To find the value after differentiating cos(sin(x)), we need to apply the chain rule. The chain rule states that if we have a composite function, F(g(x)), then the derivative of F with respect to x is given by F'(g(x)) * g'(x).

The given function cos(sin(x)) is a composite function where the outer function is cos(x) and the inner function is sin(x). So, we can apply the chain rule to differentiate it.

Let's break down the steps to differentiate cos(sin(x)):

Step 1: Identify the Inner and Outer Functions
The outer function is cos(x) and the inner function is sin(x).

Step 2: Find the Derivative of the Inner Function
The derivative of sin(x) with respect to x is cos(x).
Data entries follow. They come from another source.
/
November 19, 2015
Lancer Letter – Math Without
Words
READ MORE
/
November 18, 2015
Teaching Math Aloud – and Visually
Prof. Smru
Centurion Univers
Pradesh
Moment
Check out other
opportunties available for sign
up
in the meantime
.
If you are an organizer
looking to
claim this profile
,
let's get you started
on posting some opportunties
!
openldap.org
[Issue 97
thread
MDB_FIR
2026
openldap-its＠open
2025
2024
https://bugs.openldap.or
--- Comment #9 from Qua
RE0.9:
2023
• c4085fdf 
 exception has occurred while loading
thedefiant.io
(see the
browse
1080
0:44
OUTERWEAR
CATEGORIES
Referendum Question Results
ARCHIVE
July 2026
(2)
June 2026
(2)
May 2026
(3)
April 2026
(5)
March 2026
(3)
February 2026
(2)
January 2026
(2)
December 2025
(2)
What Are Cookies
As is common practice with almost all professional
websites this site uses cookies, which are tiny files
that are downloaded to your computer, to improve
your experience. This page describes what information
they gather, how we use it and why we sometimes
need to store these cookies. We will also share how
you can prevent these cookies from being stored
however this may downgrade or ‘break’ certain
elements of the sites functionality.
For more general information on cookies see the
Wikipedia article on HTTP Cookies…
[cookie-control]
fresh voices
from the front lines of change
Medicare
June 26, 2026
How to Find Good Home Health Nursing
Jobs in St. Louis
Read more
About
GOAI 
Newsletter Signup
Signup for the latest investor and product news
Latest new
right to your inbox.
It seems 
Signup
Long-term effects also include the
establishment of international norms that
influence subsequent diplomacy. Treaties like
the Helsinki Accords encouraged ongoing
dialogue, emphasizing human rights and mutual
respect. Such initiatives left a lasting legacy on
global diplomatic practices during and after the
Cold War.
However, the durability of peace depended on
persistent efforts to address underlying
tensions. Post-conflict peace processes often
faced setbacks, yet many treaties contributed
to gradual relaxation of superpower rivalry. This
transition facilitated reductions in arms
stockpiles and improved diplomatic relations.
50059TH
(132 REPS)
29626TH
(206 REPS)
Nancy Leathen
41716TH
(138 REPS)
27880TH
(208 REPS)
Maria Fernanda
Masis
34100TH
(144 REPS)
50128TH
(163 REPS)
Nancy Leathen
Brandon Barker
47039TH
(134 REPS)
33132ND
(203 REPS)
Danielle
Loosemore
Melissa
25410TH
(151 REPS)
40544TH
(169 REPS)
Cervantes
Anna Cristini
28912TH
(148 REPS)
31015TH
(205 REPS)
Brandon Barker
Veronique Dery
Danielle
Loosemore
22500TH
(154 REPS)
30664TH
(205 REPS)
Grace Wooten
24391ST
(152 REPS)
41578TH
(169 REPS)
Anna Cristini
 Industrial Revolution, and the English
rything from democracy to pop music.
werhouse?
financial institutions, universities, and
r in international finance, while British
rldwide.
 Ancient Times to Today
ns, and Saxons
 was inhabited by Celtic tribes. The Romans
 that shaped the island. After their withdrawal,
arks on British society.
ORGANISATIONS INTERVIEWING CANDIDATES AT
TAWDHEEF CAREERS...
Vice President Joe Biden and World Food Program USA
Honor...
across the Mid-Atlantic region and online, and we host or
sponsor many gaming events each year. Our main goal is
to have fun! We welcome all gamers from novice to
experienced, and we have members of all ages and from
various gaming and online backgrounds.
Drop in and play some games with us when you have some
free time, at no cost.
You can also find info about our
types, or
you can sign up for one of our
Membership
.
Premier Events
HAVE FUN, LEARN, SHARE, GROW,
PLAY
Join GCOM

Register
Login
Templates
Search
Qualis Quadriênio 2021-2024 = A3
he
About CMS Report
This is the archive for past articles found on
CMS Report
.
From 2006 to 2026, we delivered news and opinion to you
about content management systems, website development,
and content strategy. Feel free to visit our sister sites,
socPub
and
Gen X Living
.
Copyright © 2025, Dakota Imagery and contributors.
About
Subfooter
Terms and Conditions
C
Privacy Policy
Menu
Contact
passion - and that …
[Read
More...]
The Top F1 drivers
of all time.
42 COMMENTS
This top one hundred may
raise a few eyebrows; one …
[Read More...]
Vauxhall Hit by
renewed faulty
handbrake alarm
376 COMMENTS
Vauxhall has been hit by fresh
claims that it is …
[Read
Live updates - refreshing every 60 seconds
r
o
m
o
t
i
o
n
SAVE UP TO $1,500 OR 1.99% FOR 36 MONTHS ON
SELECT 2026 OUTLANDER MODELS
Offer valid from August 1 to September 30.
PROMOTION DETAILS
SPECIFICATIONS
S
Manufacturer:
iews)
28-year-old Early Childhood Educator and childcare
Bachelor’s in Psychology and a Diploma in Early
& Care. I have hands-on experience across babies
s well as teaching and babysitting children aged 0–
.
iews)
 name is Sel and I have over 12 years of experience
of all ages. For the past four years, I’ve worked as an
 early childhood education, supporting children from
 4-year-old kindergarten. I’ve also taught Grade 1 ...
This is because the derivative of sin(x) is cos(x).

Step 3: Find the Derivative of the Outer Function
The derivative of cos(x) with respect to x is -sin(x). This is the basic derivative of cos(x).

Step 4: Apply the Chain Rule
According to the chain rule, we need to multiply the derivative of the outer function by the derivative of the inner function.

So, the derivative of cos(sin(x)) is:
- sin(sin(x)) * cos(x)

Answer: Option (b) -sin(sin(x)) * cos(x)

In summary, to find the value after differentiating cos(sin(x)), we applied the chain rule. The derivative of the outer function cos(x) is -sin(x), and the derivative of the inner function sin(x) is cos(x). Multiplying these two derivatives gives us -sin(sin(x)) * cos(x).